Exercise requirements
The answer must consist of every line in the data that contains "March".

Stored data entries
—————
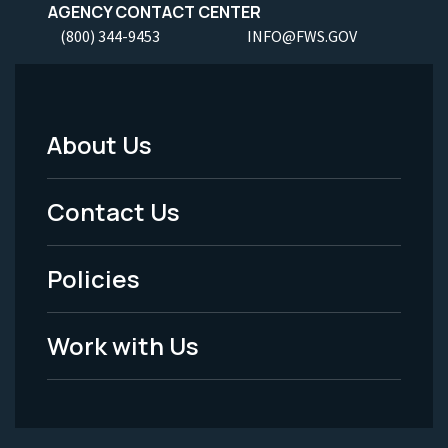
AGENCY CONTACT CENTER
(800) 344-9453
INFO@FWS.GOV
About Us
Footer
Menu
Contact Us
-
Policies
Legal
Work with Us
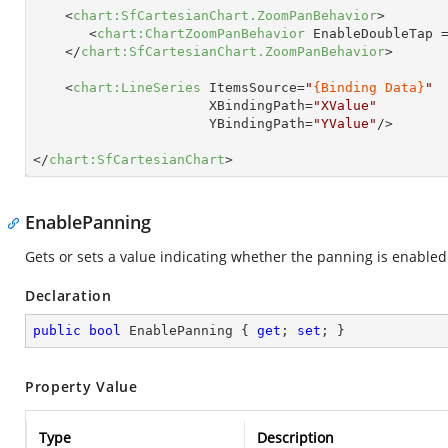
<
chart:SfCartesianChart.ZoomPanBehavior
>
<
chart:ChartZoomPanBehavior
EnableDoubleTap
 
</
chart:SfCartesianChart.ZoomPanBehavior
>
<
chart:LineSeries
ItemsSource
=
"
{Binding Data}
"
XBindingPath
=
"XValue"
YBindingPath
=
"YValue"
/>
</
chart:SfCartesianChart
>
EnablePanning
Gets or sets a value indicating whether the panning is enabled
Declaration
public
bool
 EnablePanning { 
get
; 
set
; }
Property Value
Type
Description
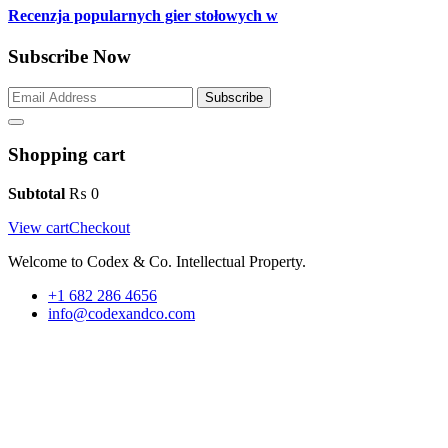
Recenzja popularnych gier stołowych w
Subscribe Now
Subscribe
Shopping cart
Subtotal
₨
0
View cart
Checkout
Welcome to Codex & Co. Intellectual Property.
+1 682 286 4656
info@codexandco.com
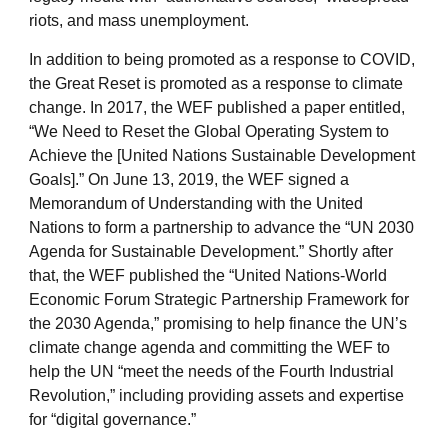
riots, and mass unemployment.
In addition to being promoted as a response to COVID,
the Great Reset is promoted as a response to climate
change. In 2017, the WEF published a paper entitled,
“We Need to Reset the Global Operating System to
Achieve the [United Nations Sustainable Development
Goals].” On June 13, 2019, the WEF signed a
Memorandum of Understanding with the United
Nations to form a partnership to advance the “UN 2030
Agenda for Sustainable Development.” Shortly after
that, the WEF published the “United Nations-World
Economic Forum Strategic Partnership Framework for
the 2030 Agenda,” promising to help finance the UN’s
climate change agenda and committing the WEF to
help the UN “meet the needs of the Fourth Industrial
Revolution,” including providing assets and expertise
for “digital governance.”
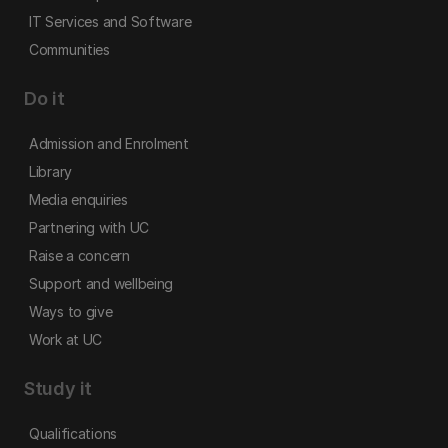
IT Services and Software
Communities
Do it
Admission and Enrolment
Library
Media enquiries
Partnering with UC
Raise a concern
Support and wellbeing
Ways to give
Work at UC
Study it
Qualifications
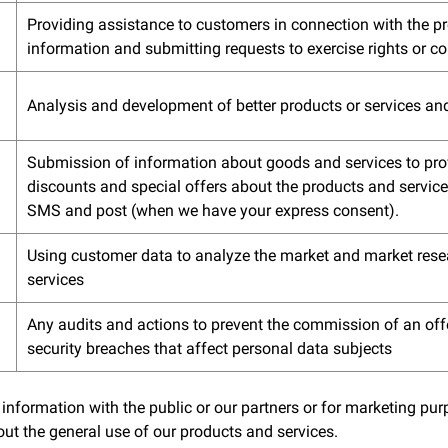
Providing assistance to customers in connection with the p
information and submitting requests to exercise rights or c
Analysis and development of better products or services an
Submission of information about goods and services to prov
discounts and special offers about the products and services
SMS and post (when we have your express consent).
Using customer data to analyze the market and market rese
services
Any audits and actions to prevent the commission of an off
security breaches that affect personal data subjects
 information with the public or our partners or for marketing p
ut the general use of our products and services.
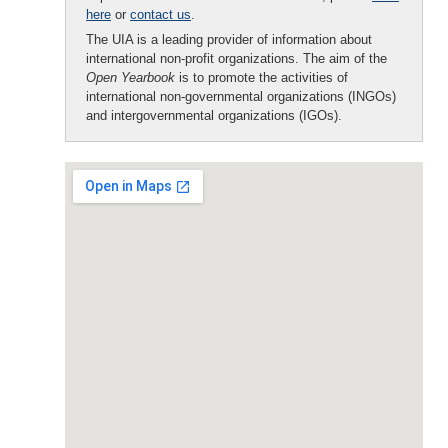
here
or
contact us
.
The UIA is a leading provider of information about
international non-profit organizations. The aim of the
Open Yearbook
is to promote the activities of
international non-governmental organizations (INGOs)
and intergovernmental organizations (IGOs).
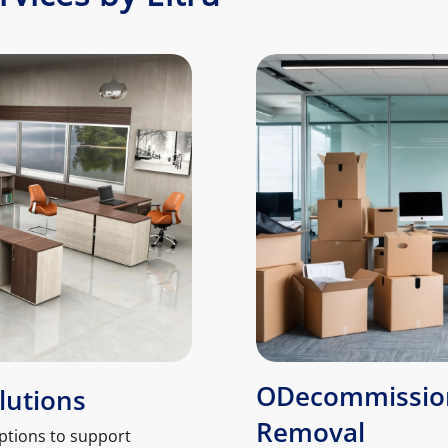
ODecommission
lutions
Removal
ptions to support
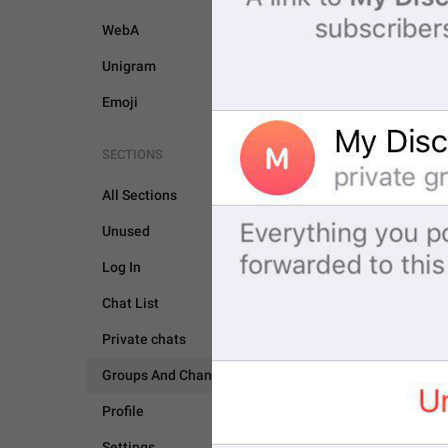
WebA
Unigram
Emoji
SECTIONS
All Sections
Unused
GROUPS AND CHANNEL
Log In
Chat List
Private chats
Groups And Channels
Profile
Settings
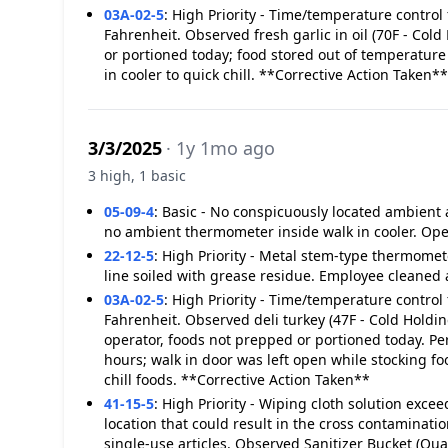
03A-02-5
:
High Priority - Time/temperature control 
Fahrenheit. Observed fresh garlic in oil (70F - Cold
or portioned today; food stored out of temperature
in cooler to quick chill. **Corrective Action Taken**
3/3/2025
· 1y 1mo ago
3 high, 1 basic
05-09-4
:
Basic - No conspicuously located ambient
no ambient thermometer inside walk in cooler. Op
22-12-5
:
High Priority - Metal stem-type thermome
line soiled with grease residue. Employee cleaned 
03A-02-5
:
High Priority - Time/temperature control 
Fahrenheit. Observed deli turkey (47F - Cold Holding
operator, foods not prepped or portioned today. Pe
hours; walk in door was left open while stocking fo
chill foods. **Corrective Action Taken**
41-15-5
:
High Priority - Wiping cloth solution exc
location that could result in the cross contaminatio
single-use articles. Observed Sanitizer Bucket (Qu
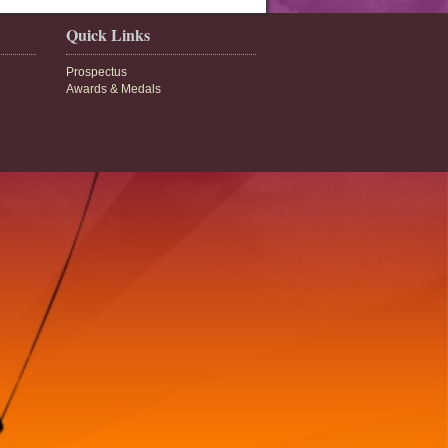
Quick Links
Prospectus
Awards & Medals
bse.gov.in/cbsenew/cbse.html
8
cbse.nic.in/
9
lic.net
1
schoolsundarpar.in
3
choolziradei.in
2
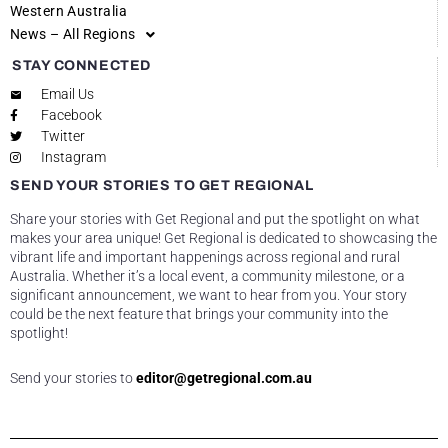
Western Australia
News – All Regions
STAY CONNECTED
Email Us
Facebook
Twitter
Instagram
SEND YOUR STORIES TO GET REGIONAL
Share your stories with Get Regional and put the spotlight on what
makes your area unique! Get Regional is dedicated to showcasing the
vibrant life and important happenings across regional and rural
Australia. Whether it’s a local event, a community milestone, or a
significant announcement, we want to hear from you. Your story
could be the next feature that brings your community into the
spotlight!
Send your stories to
editor@getregional.com.au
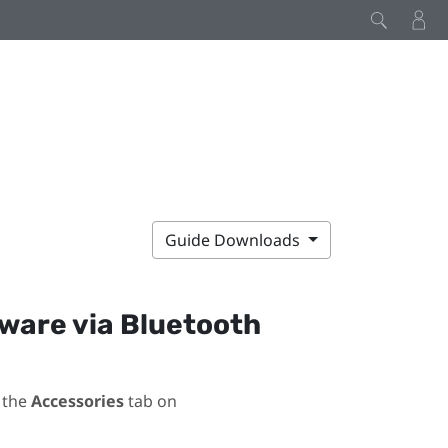
Guide Downloads
mware via
Bluetooth
 the
Accessories
tab on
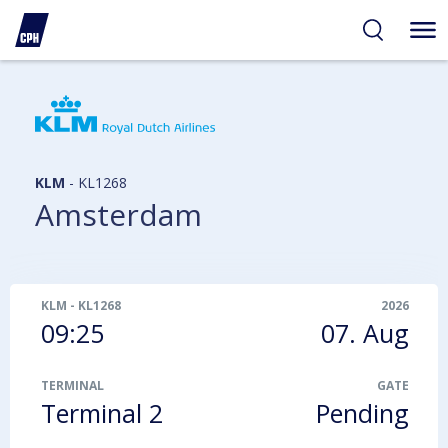
ibility
tent
arch
KLM
-
KL1268
Amsterdam
KLM
-
KL1268
2026
09:25
07. Aug
TERMINAL
GATE
Terminal 2
Pending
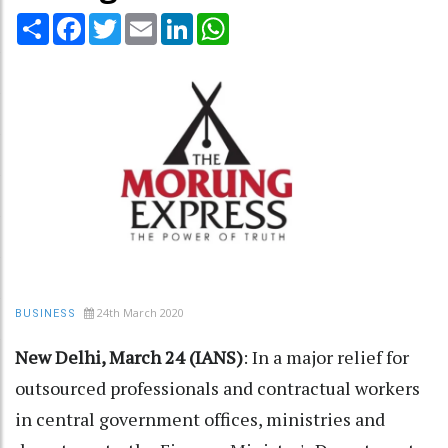
Share
Facebook
Twitter
Email
LinkedIn
WhatsApp
24th March 2020
BUSINESS
New Delhi, March 24 (IANS)
: In a major relief for
outsourced professionals and contractual workers
in central government offices, ministries and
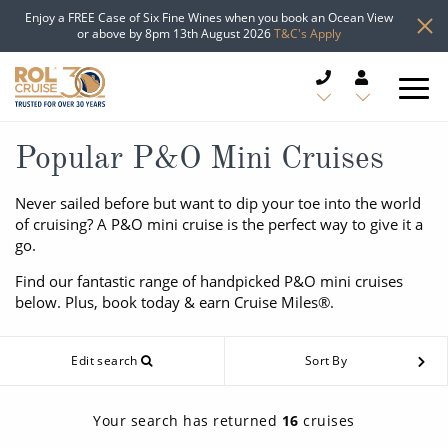
Enjoy a FREE Case of Six Fine Wines when you book an Ocean View
or above by 8pm 13th August 2026
T&C's Apply
CRUISE DEALS
Popular P&O Mini Cruises
CRUISE LINES
Never sailed before but want to dip your toe into the world
of cruising? A P&O mini cruise is the perfect way to give it a
go.
CRUISE SHIPS
Find our fantastic range of handpicked P&O mini cruises
DESTINATIONS
below. Plus, book today & earn Cruise Miles®.
TYPES OF CRUISE
Popular Regions
Edit search
Sort By
TRAVEL ADVICE
Top cruise types
Atlantic Islands
Your search has returned
16
cruises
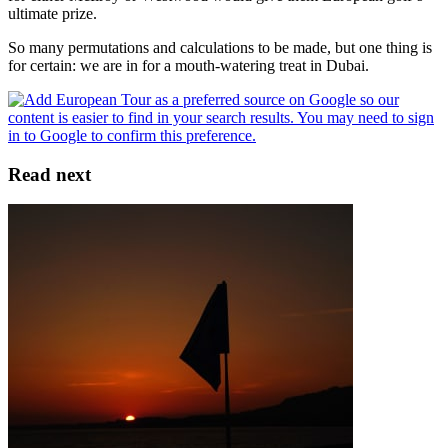
ultimate prize.
So many permutations and calculations to be made, but one thing is
for certain: we are in for a mouth-watering treat in Dubai.
Read next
—————
Answer to the problem
24th March 2020
New Delhi, March 24 (IANS)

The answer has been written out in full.